A comfort noise generator (CNG) is a receive-side device, which is a complement to the transmit-side VAD. During periods of transmit silence, where no packets are sent, the receiver has a choice of what to present to the listener. Muting the channel (playing absolutely nothing) gives the listener the unpleasant impression that the channel has gone dead. A CNG at the receive side generates a local noise signal for presentation to the listener during transmit silence periods. The match between the generated noise and the actual background noise transmitted during the holdover time determines the quality of the CNG.

2 End-to-End Delay

Delay is the time required for a signal to traverse the network. In a telephony context, end-to-end delay is the time required for a signal generated at the talker’s mouth to reach the listener’s ear. The end-to-end delay is the sum of the delays at the different network devices and across the network links through which the voice traffic passes. Many factors contribute to end-to-end delay.

1.2.1 Telephony network

Telephony network delay is primarily determined by the transmission delay on long-distance trunks. The delay is especially high when satellite links are involved; a geostationary satellite link has a transmission delay of about 250 milliseconds (ms). In addition, there is switching delay in the network nodes, which is small when compared to the transmission delay. Telephone networks are usually already well tuned to low delay.

1.2.2 IP network

IP network delay is primarily determined by the buffering, queuing, and switching or routing delay of the IP routers. Packet capture delay is the time required to receive the entire packet before processing and forwarding it through the router and is determined by the packet length and transmission speed. Using short packets over high-speed trunks can easily shorten the delay. Switching/routing delay is the time the router takes to switch the packet, as it analyzes the packet header, checks the routing table, and routes the packet to the output port. The amount of time is based on the architecture of the route engine and the size of the routing table. New IP switches can significantly speed up the routing process by making routing decisions and forwarding traffic in hardware instead of software components.

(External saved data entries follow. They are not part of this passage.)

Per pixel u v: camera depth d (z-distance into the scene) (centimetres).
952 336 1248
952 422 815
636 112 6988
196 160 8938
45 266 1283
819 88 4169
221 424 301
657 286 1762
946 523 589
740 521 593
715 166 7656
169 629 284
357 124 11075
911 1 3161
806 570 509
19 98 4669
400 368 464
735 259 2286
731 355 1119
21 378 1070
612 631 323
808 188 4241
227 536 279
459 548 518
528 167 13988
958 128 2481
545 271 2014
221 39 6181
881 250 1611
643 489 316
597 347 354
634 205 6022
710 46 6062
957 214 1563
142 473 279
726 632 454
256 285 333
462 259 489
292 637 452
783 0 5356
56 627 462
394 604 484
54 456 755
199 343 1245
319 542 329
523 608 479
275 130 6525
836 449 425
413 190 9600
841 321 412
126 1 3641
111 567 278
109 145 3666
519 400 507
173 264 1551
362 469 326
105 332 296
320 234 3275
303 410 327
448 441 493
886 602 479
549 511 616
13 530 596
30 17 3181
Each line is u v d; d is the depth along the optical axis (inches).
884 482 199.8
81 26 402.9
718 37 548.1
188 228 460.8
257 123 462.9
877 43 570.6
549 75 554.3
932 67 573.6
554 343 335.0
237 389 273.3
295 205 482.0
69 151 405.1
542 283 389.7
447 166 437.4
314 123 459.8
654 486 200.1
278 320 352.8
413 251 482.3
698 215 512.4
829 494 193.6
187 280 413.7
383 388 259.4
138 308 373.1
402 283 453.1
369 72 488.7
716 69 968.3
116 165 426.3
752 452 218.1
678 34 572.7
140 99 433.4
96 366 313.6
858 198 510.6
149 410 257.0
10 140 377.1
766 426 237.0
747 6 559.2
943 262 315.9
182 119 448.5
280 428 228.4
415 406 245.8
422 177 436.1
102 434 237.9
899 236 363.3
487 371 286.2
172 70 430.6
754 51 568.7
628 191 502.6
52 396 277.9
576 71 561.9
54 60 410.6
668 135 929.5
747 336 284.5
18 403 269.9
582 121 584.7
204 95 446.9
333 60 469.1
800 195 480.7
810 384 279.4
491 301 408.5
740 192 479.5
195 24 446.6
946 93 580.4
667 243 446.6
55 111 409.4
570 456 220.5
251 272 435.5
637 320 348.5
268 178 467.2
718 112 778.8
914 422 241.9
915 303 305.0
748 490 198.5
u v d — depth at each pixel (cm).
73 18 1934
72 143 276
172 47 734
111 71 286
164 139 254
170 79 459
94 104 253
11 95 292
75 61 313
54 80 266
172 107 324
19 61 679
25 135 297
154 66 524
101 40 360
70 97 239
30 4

Furthermore, the statistical multiplexing nature of IP networks and the asynchronous nature of packet arrivals require queuing time at the input and output ports of a packet switch. This delay is a function of the traffic load on a packet switch, the length of the packets, and the statistical distribution over the ports. Over-provisioning router and link capacities can reduce but not completely eliminate the delay.

1.2.3 VoIP devices

VoIP gateways and VoIP terminals also contribute significantly to delay. Voice signal processing at the sending and the receiving sides adds to the delay. It is the time required to encode or decode the voice signal from analog, or already digital, into the voice-coding scheme chosen, and vise versa. Some codecs also compress the voice signal, extracting redundancy, which further increases the delay due to the computation necessary. The higher the compression, the more voice bits that need to be buffered; and the more complex the processing, the longer this delay component.

On the receive side, voice packets have to be delayed to compensate for variation in packet inter-arrival times. Packets generated with constant spacing over time (constant interval) will generally arrive at the receiver with spacing randomly distributed. The measure for this variance is called jitter and is due to the different buffering and queuing times packets experience in the IP network. Jitter smoothing is required because the speech codec requires a constant flow of data without gaps. This delay component can be reduced by designing a network with a lower delay jitter at each node and with as few nodes as possible. Using mechanisms that prioritize voice traffic over other traffic in the network can significantly reduce the jitter.

At the transmit side, packetization delay, or the time to fill a packet with data, is another factor. The longer the packet size, the more time is required. Using shorter packet sizes can shorten this delay, however it will increase the overhead because more packets have to be sent, all containing similar information in the header.

How much delay is too much? Delay does not affect intelligibility, rather, it affects the character of a conversation up to the point where no conversation is possible at all. Below 100ms, most users will not notice the delay. Between 100ms and 300ms, users will notice a slight hesitation in the partner's response. This can affect how the partners perceive each other's mood, giving the impression of a rather "cold" conversation as more delay is experienced. Interruptions are more frequent and the conversation gets out of beat. Beyond 300ms, the delay is obvious to the users, and they start to back off to prevent interruptions. The shorter the end-to-end delay, the better the perceived quality.

3 Echo

Echo is the reflection of a signal through the network with enough delay to be perceptible to the listener. Echo with a delay of 28ms is called sidetone and is even desired. It is reassuring for talkers to hear their own voices in their earpieces while talking. However, echo with a delay in excess of about 32 ms can be annoying to the speaker.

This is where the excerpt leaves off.